=== MATERIAL FOR THIS EXERCISE ===

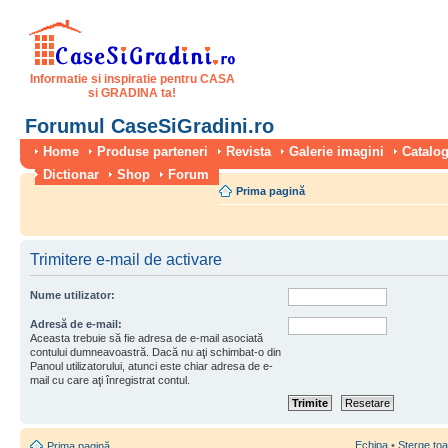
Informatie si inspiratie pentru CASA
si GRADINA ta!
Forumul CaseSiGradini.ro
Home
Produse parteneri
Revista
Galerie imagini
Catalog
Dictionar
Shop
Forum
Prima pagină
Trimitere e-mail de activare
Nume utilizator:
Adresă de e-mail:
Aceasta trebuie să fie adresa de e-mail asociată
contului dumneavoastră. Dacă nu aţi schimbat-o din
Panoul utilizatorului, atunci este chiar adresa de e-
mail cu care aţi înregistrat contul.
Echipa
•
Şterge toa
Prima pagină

===

• **TASK ITEM**: Retype everything in the entries exactly except the pictures.

• **RESPONSE FOR THIS EXERCISE**:
Informatie si inspiratie pentru CASA
si GRADINA ta!
Forumul CaseSiGradini.ro
Home
Produse parteneri
Revista
Galerie imagini
Catalog
Dictionar
Shop
Forum
Prima pagină
Trimitere e-mail de activare
Nume utilizator:
Adresă de e-mail:
Aceasta trebuie să fie adresa de e-mail asociată
contului dumneavoastră. Dacă nu aţi schimbat-o din
Panoul utilizatorului, atunci este chiar adresa de e-
mail cu care aţi înregistrat contul.
Echipa
•
Şterge toa
Prima pagină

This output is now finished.